I eliminated the commas and the dollar signs to ensure that all of the values could be cast to floats, making the compilation of the code easier.

In [6]:
new_x.describe()

Unnamed: 0,esg
count,131.0
mean,68.152672
std,15.825721
min,9.0
25%,61.0
50%,71.0
75%,79.0
max,96.0


In [7]:
new_x.head()

Unnamed: 0,num_employees,profits,assets,market_value,esg
0,2300000,13643.0,198825.0,218619.0,85.0
1,367700,24074.0,620854.0,411035.0,26.0
2,116000,45687.0,321686.0,753718.0,73.0
3,72700,7840.0,330314.0,340056.0,71.0
4,68000,2258.0,56563.0,31439.0,62.0


In [8]:
from sklearn.tree import DecisionTreeRegressor
from sklearn.model_selection import train_test_split
X_train, X_test, Y_train, Y_test = train_test_split(new_x, revenues, test_size=0.25,random_state=0)
print ('Train set:', X_train.shape,  Y_train.shape)
print ('Test set:', X_test.shape,  Y_test.shape)

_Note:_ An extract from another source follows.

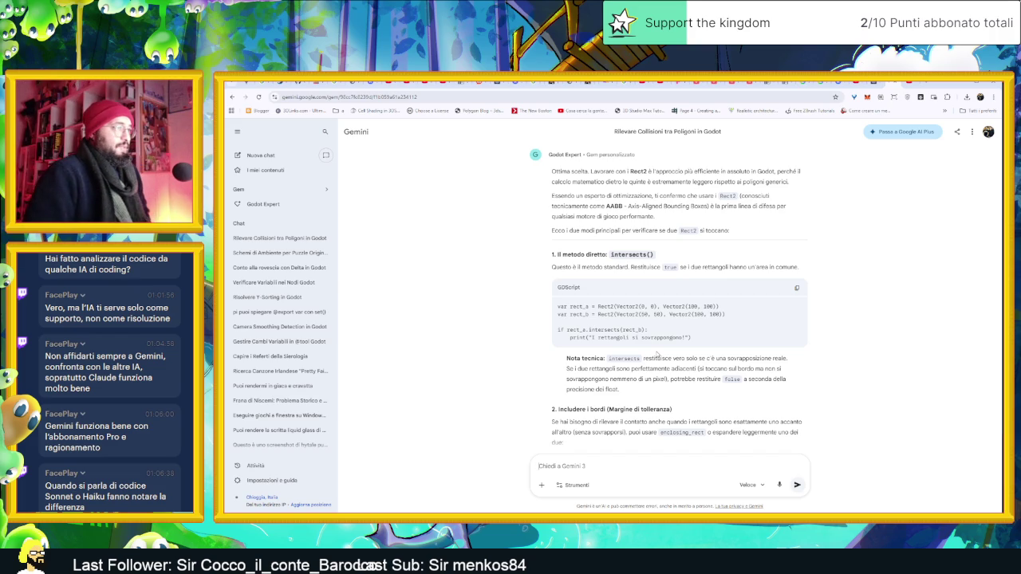
scroll(657, 356, down, 3)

new_revenue_model = DecisionTreeRegressor(random_state=1)
new_revenue_model.fit(X_train, Y_train)

Train set: (98, 5) (98,)
Test set: (33, 5) (33,)


DecisionTreeRegressor(random_state=1)

This is where I created my Linear Regression model. For this, I used the DecisionTreeRegressor from the sklearn library. I split my data into train/test with a 75/25 split, and from that, created a DecisionTreeRegressor trained on the training data which the model created. This included 98 unique companies.

In [9]:
vals = new_revenue_model.predict(X_test)*1000 # Scaled to account for deflation of numbers in original data set
for val in vals:
    print("${:,.2f}".format(val))

$223,604,000.00
$49,247,000.00
$29,003,000.00
$70,166,000.00
$21,987,000.00
$184,840,000.00
$41,863,000.00
$71,726,000.00
$36,556,000.00
$49,247,000.00
$39,302,000.00
$184,840,000.00
$115,337,000.00
$48,158,000.00
$21,987,000.00
$60,906,000.00
$19,037,000.00
$23,825,000.00
$205,004,000.00
$23,441,000.00
$39,302,000.00
$19,941,000.00
$223,604,000.00
$27,519,000.00
$38,537,000.00
$24,508,000.00
$39,668,000.00
$39,639,000.00
$37,949,000.00
$65,017,000.00
$19,941,000.00
$21,609,000.00
$79,919,000.00


Finally, the results of my work. I have attached the predicted revenues of 33 unique companies here, which have a relatively high level of accuracy, based on the fact that there was a correlation between ESG score and revenue. Although there were some outliers, I believe that my model allows for investors to predict whether companies will be worth their while, especially given the importance of ESG in today's world.

I hope you enjoyed looking at my work - it was a fun project to tackle!